In the second round of the experiment, the post-tests with the intervention showed a marked improvement over the non-intervention post-tests. The mean difference between pre- and post-tests with no intervention was 31 and the mean difference with the intervention was 42.85, with a t-value of 4.29 indicating a significant difference in the non-intervention and intervention phases, which indicates that students did significantly better on the posttest when the Quiz Yourself intervention was used. The p value (0.0002) is statistically significant and provides support for the effectiveness of the intervention. The results from the second set of chapters (14 and 15) of the experiment are reported in Table 2.

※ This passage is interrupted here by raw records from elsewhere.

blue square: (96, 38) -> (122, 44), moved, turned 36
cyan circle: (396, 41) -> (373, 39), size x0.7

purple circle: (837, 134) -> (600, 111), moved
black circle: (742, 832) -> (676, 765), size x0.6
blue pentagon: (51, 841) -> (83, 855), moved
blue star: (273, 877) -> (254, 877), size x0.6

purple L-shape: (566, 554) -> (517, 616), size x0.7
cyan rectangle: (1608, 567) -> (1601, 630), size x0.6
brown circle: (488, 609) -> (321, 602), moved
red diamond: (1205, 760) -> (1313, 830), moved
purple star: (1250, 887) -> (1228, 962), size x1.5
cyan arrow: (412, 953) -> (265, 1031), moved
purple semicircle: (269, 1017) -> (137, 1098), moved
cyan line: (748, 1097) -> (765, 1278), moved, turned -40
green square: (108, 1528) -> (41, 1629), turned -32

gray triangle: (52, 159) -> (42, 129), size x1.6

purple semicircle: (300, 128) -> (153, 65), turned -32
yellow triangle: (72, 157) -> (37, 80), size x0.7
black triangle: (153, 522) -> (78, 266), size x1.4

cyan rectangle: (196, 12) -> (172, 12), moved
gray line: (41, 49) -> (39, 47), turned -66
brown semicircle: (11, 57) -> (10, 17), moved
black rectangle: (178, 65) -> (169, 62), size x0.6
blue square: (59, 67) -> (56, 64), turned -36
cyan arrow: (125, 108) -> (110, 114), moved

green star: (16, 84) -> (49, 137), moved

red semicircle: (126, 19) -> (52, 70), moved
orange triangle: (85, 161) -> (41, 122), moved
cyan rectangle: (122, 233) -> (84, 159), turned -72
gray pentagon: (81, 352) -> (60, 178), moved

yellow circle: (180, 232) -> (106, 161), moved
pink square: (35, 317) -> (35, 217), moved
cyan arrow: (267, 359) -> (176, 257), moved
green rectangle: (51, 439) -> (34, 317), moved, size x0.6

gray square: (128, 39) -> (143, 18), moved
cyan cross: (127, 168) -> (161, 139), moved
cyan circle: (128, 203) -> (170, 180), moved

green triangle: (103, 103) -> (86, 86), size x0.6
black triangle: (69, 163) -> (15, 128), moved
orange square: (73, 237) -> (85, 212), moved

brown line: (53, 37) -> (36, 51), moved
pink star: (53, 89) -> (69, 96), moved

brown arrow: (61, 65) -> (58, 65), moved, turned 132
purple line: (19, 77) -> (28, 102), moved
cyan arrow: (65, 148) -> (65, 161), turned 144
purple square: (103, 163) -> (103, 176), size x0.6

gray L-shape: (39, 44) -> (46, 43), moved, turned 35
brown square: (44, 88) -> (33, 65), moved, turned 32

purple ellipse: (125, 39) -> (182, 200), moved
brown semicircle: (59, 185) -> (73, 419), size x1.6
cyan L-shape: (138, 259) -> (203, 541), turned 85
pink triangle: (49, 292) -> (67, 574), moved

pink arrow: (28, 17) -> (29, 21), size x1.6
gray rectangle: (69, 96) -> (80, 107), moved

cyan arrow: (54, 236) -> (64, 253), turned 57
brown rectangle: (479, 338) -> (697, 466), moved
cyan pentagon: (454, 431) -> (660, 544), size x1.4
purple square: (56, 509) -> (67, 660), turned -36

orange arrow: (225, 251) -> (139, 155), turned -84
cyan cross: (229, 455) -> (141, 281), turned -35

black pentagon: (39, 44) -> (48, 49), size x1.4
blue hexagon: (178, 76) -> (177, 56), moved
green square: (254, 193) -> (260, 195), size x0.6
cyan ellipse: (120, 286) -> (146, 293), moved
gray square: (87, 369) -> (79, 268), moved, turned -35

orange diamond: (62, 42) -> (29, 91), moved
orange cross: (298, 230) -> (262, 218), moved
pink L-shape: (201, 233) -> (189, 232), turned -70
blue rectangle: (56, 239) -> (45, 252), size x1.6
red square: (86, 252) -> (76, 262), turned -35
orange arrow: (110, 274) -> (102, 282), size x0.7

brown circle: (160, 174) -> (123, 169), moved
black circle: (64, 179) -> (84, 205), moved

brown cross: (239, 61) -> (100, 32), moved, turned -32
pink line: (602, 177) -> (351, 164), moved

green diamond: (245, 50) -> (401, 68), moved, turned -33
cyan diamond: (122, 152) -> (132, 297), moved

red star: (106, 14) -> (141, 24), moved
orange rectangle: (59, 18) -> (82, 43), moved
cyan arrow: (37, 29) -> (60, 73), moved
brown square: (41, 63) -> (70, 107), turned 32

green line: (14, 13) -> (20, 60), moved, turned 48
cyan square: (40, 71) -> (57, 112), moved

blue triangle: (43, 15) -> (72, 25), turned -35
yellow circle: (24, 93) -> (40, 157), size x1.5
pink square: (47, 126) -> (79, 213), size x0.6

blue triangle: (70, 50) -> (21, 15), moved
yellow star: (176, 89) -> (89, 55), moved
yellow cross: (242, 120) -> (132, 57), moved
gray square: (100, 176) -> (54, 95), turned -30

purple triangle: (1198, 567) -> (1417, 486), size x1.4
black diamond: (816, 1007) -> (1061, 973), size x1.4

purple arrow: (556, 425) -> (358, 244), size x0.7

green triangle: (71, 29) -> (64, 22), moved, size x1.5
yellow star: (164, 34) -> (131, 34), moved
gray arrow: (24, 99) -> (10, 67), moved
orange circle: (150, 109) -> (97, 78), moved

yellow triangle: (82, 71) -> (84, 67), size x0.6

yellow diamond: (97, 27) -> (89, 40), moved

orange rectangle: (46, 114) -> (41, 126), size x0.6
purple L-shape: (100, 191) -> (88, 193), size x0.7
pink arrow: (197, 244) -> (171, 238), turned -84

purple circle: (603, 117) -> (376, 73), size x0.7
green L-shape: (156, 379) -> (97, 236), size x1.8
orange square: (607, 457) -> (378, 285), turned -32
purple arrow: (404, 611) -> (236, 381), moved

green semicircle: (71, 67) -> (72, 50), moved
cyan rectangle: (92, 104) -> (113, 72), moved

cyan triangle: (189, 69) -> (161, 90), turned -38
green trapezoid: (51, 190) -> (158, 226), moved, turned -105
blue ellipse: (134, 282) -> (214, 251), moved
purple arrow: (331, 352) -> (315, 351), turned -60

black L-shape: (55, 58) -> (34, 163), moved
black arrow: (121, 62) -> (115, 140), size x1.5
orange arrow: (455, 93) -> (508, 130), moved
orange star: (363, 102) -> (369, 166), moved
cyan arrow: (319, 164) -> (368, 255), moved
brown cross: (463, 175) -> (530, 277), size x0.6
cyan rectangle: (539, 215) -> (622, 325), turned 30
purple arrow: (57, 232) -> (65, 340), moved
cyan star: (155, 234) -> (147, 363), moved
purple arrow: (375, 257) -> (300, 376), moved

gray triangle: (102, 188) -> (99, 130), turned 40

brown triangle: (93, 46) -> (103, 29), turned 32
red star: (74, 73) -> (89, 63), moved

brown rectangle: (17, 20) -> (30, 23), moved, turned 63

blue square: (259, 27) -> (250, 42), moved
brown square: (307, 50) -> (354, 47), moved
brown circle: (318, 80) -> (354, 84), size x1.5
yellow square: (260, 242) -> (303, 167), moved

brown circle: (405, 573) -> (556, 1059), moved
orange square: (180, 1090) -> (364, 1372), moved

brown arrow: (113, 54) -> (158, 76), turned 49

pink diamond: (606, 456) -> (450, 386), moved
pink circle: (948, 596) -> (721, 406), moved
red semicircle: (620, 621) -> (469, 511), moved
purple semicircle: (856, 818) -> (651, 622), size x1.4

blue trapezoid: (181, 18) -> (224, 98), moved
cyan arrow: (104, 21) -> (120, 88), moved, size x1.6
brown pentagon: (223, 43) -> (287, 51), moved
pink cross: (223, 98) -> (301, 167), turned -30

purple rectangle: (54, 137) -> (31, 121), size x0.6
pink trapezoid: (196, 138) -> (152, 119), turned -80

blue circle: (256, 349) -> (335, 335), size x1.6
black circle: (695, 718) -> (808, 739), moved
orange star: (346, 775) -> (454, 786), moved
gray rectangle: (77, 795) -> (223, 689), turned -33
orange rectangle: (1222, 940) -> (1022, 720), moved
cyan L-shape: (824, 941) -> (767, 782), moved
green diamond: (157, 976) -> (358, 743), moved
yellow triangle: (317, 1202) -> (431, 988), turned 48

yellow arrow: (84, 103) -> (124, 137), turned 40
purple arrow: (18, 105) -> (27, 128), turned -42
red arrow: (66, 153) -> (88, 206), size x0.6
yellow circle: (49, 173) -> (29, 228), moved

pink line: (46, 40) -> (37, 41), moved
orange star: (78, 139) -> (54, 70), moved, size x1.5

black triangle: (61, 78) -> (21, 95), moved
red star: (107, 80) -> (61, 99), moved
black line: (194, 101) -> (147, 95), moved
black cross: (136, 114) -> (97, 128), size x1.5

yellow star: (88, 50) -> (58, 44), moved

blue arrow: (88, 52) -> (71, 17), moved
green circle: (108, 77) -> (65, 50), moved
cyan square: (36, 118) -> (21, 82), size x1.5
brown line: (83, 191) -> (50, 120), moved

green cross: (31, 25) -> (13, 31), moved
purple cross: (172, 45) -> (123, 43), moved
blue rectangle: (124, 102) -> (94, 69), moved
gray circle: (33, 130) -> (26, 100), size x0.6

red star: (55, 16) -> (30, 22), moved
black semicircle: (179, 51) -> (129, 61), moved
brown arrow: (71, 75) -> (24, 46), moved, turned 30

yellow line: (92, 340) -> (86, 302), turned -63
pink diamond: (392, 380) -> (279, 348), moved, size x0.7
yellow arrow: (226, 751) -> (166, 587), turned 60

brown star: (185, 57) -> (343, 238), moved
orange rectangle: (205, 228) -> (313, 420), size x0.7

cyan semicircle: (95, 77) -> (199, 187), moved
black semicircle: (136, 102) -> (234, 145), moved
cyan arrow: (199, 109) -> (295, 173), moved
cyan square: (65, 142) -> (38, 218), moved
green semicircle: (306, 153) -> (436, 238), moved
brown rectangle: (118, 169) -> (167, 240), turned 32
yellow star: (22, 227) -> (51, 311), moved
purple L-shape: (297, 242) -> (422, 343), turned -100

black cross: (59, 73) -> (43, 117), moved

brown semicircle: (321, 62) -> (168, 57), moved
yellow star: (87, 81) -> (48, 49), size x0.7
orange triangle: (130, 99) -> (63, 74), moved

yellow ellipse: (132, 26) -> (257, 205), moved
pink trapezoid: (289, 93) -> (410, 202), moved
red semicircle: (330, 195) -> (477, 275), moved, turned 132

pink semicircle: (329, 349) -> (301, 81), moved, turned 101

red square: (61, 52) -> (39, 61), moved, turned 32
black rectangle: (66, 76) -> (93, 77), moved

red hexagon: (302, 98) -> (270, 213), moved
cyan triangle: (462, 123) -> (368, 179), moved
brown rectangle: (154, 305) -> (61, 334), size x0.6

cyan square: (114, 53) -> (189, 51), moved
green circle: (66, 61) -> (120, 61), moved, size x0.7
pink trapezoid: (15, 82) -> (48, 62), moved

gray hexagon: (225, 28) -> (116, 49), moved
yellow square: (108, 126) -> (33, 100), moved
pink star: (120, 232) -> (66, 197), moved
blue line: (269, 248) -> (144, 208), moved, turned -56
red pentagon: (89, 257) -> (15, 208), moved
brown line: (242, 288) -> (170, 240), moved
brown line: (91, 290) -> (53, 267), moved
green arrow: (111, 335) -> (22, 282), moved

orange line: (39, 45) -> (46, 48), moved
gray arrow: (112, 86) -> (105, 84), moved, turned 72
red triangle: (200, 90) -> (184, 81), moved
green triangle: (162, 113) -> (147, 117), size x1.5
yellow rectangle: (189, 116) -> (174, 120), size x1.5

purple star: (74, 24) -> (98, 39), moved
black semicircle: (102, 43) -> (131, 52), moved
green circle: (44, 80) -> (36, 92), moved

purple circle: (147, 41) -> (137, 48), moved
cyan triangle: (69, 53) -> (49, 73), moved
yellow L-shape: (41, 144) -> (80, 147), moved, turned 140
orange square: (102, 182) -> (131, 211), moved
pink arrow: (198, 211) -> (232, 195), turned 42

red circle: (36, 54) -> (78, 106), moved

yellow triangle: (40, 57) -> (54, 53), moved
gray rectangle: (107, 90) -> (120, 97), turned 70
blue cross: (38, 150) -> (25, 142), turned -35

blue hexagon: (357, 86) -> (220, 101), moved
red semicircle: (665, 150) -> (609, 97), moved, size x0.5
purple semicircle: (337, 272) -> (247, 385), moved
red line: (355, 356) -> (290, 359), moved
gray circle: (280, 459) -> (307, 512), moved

|14 pre-test No INT||28||31||4.29||0.0002|
|14 post-test No INT||59.33|
|15 pre-test INT||37.86||42.85|
|15 post-test INT||80.71|
Table 2: Round 2 pre- and post-test results
No INT = non-intervention and INT = Intervention with Quiz Yourself
At the end of the semester, the researcher distributed a survey completed by thirteen students who reported positively on their experience with the intervention. Thirteen students (100%) agreed or strongly agreed that the intervention helped them memorize the vocabulary, and nine of thirteen students (69%) agreed or strongly agreed that the intervention helped them understand the vocabulary. Open-ended comments included appreciation for the warm up at the beginning of class, the instant feedback, and the help with memorization. Sample comments included “I was able to push myself a little more to fully understand what the word meant” and “I like the activity because [it] helped [me] remember what I learned.” Comments such as these indicate that students felt the Quiz Yourself intervention helped them address understanding and memorizing the content vocabulary.
This study must be interpreted cautiously as there were several limitations. An external variable disrupted the research experiment during the intervention phase of round one. Students were assigned a major essay in the Psychology class based on a scholarly journal article that was not directly related to the chapter studied that week in class. Learning vocabulary took a backseat to the essay due that week, and many students failed to complete the out of class work assigned. Additionally, the sample size was small, and all students were from one cohort with the same instructor.
These findings tentatively support the effectiveness of teacher-led, spaced retrieval for supporting students in memorizing and understanding content vocabulary. While the first round results did not show significant improvement, the intervention was not detrimental to student success. The second-round results demonstrated a positive effect of the intervention Quiz Yourself over the non-intervention post-test scores.
This study has implications for instructors with ELs in their classrooms and future researchers. This intervention was designed and implemented as a supplemental technique for supporting students in both memorization and understanding of content vocabulary. It is not intended to be used as a comprehensive method to teach vocabulary. ESL instructors and university instructors in content courses can use this approach to facilitate the memorization and understanding of critical content vocabulary with a minor time commitment. It could be easily utilized while teaching online as the slideshow can be played as students are waiting for class to begin or as a review on their own time. Future research is required to know if this intervention would provide equal benefits to the native English-speaking students in the content courses.